━━━ Listed records

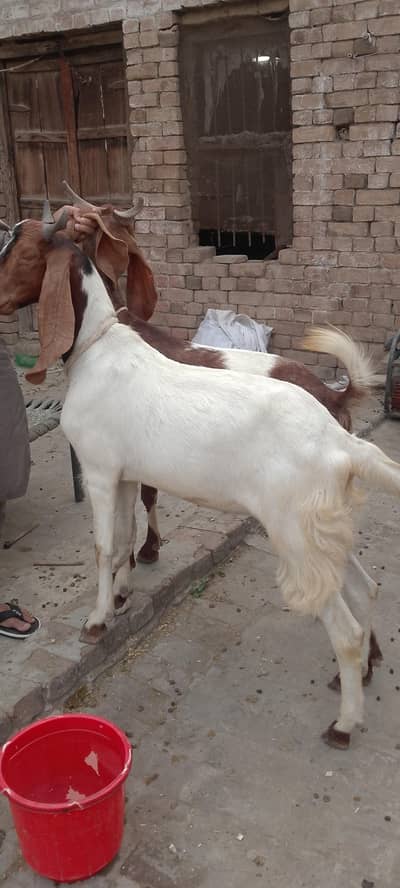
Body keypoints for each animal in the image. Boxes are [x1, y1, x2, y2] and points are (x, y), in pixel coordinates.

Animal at [0, 213, 398, 750]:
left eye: (21, 252)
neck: (96, 350)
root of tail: (340, 441)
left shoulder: (100, 471)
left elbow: (103, 548)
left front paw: (97, 620)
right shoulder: (125, 475)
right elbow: (123, 540)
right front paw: (122, 598)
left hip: (296, 536)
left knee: (345, 630)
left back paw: (344, 723)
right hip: (325, 529)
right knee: (367, 587)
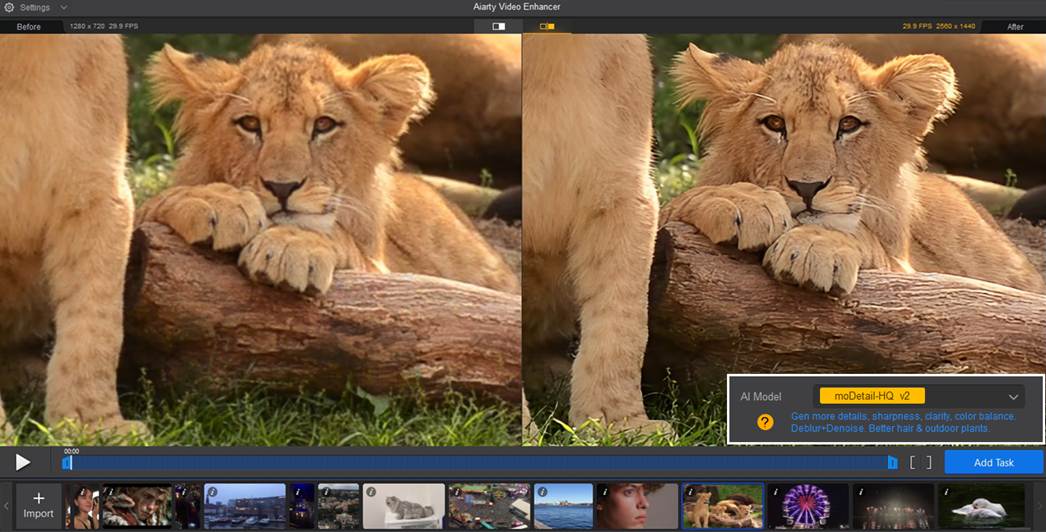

━━━━━━

▶ [Task requirements] When you copy the entries, keep every word exactly as it stands and drop any pictures.

▶ [Answer]
Body keypoints for each animal in the image. Boxes are [x1, y1, x2, y2] and points are (x, y), in pixel coordinates.

Animal at [0, 213, 398, 750]:
left eye: (21, 252)
neck: (96, 350)
root of tail: (340, 441)
left shoulder: (100, 471)
left elbow: (103, 548)
left front paw: (97, 620)
right shoulder: (125, 475)
right elbow: (123, 540)
right front paw: (122, 598)
left hip: (296, 536)
left knee: (345, 630)
left back paw: (344, 723)
right hip: (325, 529)
right knee: (367, 587)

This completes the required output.